Narutard (a nickname for Naruto fans) or not, it was hard to resist the fist-shaking charms of D3 Publisher’s Naruto: Clash of Ninja Revolution on the Penny Arcade Expo’s show floor, and it seemed that everyone wanted try out this Wii brawler. On our own, it was fairly difficult to get our hands on this title, so we were glad that D3 Publisher gave us a little preview.
The following of the anime series Naruto is just about as large in the U.S as it is in Japan, but North American audiences are quite a bit behind on the episode airings, so a direct port of the game Naruto: Clash of Ninja Revolution is based on (Naruto Shippuuden: Getikou Ninja Taisen EX) would be a bit of a spoiler. Because of this, D3 Publisher had to rework the game to include characters from currently airing storylines. The addition of these characters (as well as a few more never-seen-before characters) and their new animations make this first Naruto Wii title a U.S. exclusive.
Once I got my hands on Naruto: Clash of Ninja Revolution, I could understand why it was difficult to get some face time with the title — it is crazy fun, and no one wanted to put it down. I’ll be honest, I wasn’t exactly sure how my hand motions related to what was happening on screen, but I knew I was doing something, and somehow I was kicking ninja ass. Movement is controlled with the Wii Nunchuck, and attacks are executed Wii Remote movement and button presses. I asked D3 representative Stephen about becoming weary of Wiimote wiggling, and he mentioned that the game permits several control styles, including using the Wii’s optional Classic Controller or even the GameCube controller. That’s good to know, but really — what fun would that be?

[Questions]:
1 > According to the game preview, which Japanese game is Naruto: Clash of Ninja Revolution based on?
2 > Repeat the stretch of the game preview from "Narutard (a nickname" through "a little preview.", word for word.

[Extracted information]:
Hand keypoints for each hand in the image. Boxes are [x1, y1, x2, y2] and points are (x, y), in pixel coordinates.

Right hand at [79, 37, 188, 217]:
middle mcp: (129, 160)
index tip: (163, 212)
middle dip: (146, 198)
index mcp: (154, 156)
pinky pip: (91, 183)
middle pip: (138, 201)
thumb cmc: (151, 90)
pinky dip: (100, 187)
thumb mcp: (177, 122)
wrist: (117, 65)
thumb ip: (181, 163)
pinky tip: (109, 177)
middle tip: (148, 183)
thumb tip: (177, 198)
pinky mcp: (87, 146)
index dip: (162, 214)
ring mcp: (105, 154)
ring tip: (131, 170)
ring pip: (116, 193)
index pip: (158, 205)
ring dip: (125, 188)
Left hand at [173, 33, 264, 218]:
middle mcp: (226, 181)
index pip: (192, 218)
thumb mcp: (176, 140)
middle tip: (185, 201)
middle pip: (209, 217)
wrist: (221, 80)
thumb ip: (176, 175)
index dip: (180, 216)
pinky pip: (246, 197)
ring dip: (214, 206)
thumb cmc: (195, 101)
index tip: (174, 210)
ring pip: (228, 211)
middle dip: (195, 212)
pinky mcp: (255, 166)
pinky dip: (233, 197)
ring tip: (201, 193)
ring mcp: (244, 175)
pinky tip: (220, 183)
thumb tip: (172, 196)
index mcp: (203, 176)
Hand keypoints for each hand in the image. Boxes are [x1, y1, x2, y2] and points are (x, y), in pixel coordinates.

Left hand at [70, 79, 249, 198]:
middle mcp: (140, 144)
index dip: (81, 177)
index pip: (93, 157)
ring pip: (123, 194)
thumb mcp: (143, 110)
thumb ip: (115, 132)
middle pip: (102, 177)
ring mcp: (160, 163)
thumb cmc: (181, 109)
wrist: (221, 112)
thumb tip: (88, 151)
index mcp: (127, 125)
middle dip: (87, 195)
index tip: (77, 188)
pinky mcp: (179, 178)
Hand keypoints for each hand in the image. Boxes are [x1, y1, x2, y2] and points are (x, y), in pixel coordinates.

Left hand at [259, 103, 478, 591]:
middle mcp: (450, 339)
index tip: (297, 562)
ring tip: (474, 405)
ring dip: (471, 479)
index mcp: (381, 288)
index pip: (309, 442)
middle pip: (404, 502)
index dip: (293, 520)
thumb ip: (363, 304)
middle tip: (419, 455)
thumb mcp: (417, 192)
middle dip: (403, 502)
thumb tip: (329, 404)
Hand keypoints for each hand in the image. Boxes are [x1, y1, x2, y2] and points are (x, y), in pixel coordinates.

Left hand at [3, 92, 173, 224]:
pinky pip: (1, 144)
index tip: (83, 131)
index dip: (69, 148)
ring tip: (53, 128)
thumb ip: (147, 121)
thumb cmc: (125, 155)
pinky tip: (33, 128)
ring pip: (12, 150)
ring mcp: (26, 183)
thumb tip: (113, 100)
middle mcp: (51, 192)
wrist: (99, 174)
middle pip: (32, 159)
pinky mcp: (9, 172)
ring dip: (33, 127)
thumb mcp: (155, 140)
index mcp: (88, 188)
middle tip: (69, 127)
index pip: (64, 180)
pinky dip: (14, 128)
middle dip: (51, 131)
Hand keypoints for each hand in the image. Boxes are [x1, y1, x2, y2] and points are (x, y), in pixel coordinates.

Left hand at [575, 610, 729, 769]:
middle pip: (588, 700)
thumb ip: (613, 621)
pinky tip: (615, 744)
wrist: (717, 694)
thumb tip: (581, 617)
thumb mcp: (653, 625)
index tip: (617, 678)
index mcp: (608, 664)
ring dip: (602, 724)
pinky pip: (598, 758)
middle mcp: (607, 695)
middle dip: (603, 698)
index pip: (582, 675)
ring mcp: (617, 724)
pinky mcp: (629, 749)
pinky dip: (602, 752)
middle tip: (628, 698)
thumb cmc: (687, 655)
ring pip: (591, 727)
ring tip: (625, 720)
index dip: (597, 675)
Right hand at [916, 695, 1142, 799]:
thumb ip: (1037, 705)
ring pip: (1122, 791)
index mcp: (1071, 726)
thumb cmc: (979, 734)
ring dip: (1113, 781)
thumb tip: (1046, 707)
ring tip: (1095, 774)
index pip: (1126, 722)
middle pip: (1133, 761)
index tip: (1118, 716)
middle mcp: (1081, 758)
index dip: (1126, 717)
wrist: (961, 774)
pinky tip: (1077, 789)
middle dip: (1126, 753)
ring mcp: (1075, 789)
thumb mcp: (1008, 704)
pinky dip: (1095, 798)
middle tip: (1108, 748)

[List of answers]:
1 > Naruto Shippuuden: Getikou Ninja Taisen EX

2 >
Narutard (a nickname for Naruto fans) or not, it was hard to resist the fist-shaking charms of D3 Publisher’s Naruto: Clash of Ninja Revolution on the Penny Arcade Expo’s show floor, and it seemed that everyone wanted try out this Wii brawler. On our own, it was fairly difficult to get our hands on this title, so we were glad that D3 Publisher gave us a little preview.